Several limitations of this study should be mentioned. First, our study design did not allow us to determine the direction of causality in the associations of regional thalamic volumes with diagnosis or stimulant treatment. Second, the use of the thalamic atlas has inherent inaccuracies in the exact boundaries that it ascribes to thalamic subnuclei, and our analyses of the thalamic surface assign the source of morphological differences to the most superficial nucleus, when in fact it may derive instead from abnormalities in deeper underlying nuclei. Third, the imaging methods we used cannot alone identify the cellular and molecular bases for our morphological findings, which would require studies using either different imaging modalities or postmortem histological analyses.

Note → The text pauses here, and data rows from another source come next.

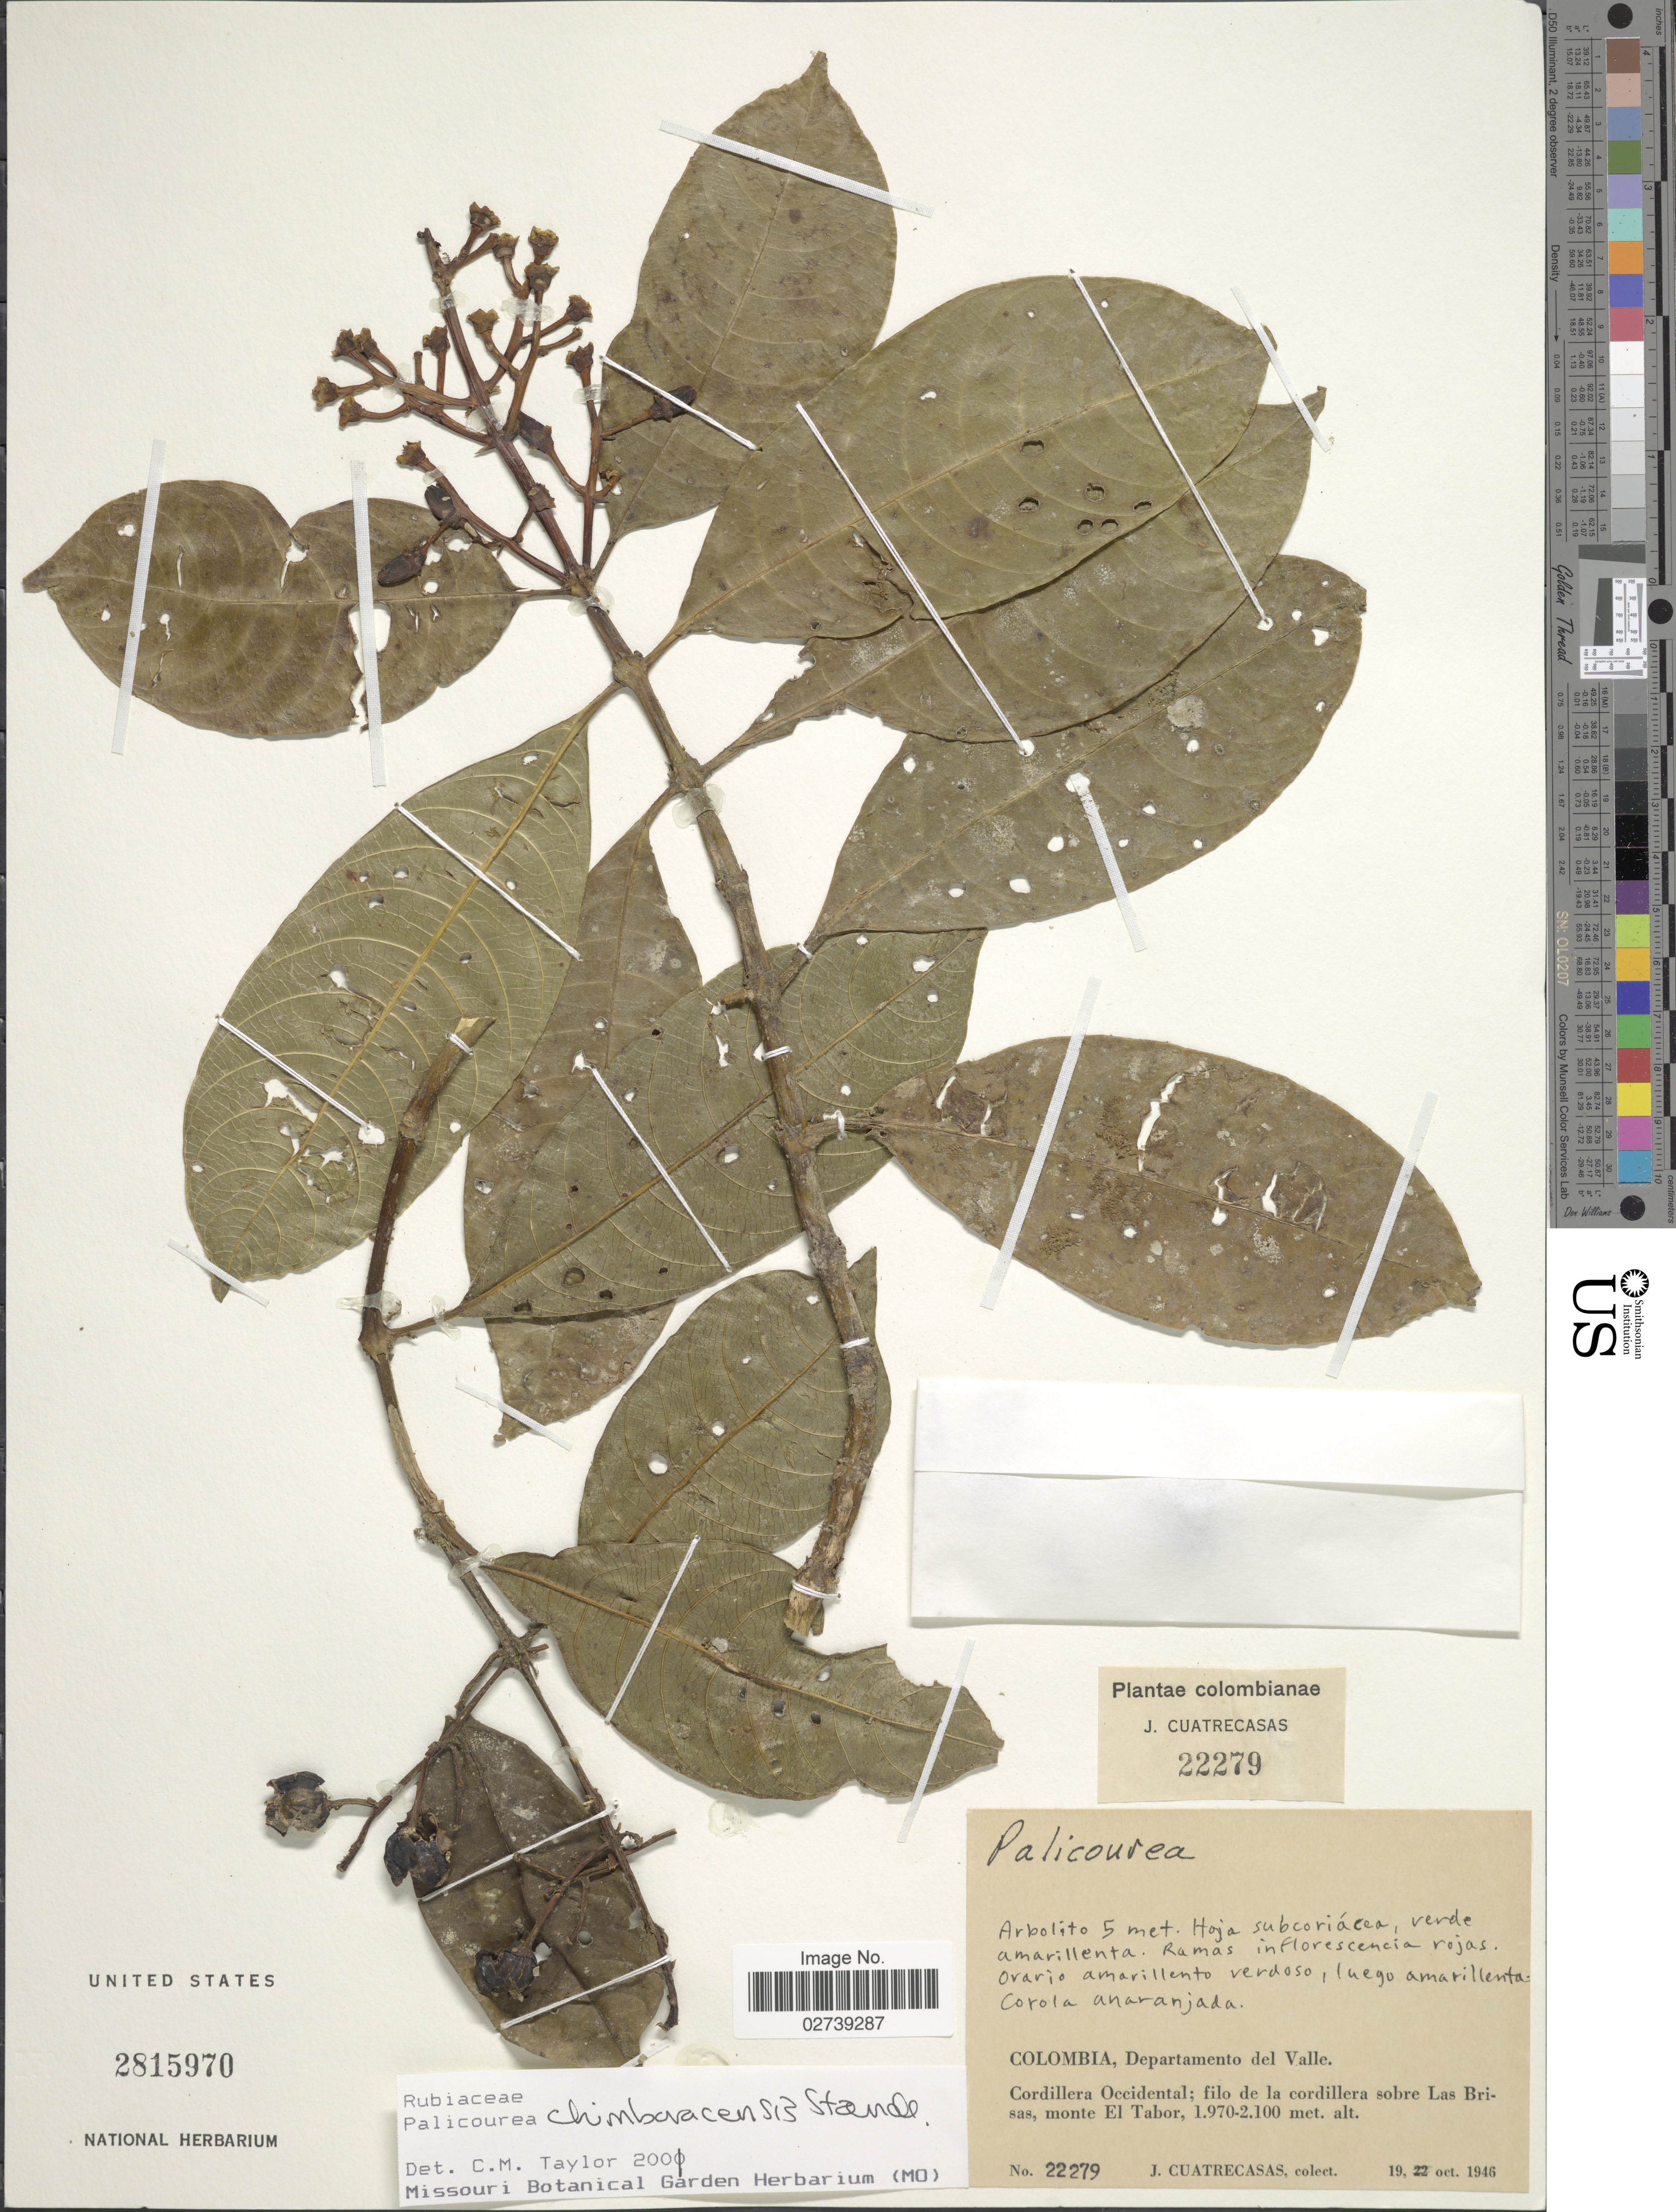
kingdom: Plantae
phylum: Tracheophyta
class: Magnoliopsida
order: Gentianales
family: Rubiaceae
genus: Palicourea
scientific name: Palicourea chimboracensis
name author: Standl.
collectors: J. Cuatrecasas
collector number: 22279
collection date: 1946-10-19/1946-10-22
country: Colombia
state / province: Valle del Cauca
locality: Colombianae, Departamento del Valle, Cordillera Occidental; filo de la cordillera sobre Las Brisas, monte El Taylor.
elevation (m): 1970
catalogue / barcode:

Finally, the multiple statistical tests in our exploratory analyses increased the likelihood of type I error, although we minimized false positive findings through the use of conservative statistical thresholds and GRF-based corrections of p values for the multiple comparisons performed (90).
Our findings provide new evidence that abnormalities at the level of the thalamus are involved in the pathogenesis of ADHD. Our findings additionally suggest that the therapeutic effects of stimulants may attenuate these morphological abnormalities, possibly via the local changes that they produce in dendritic architecture and cellular composition within CSTC circuits. Finally, we hypothesize that the hyperactivity and inattention symptoms of ADHD derive from abnormalities in different thalamic nuclei that may reflect the differential involvement of both pathogenic and compensatory processes.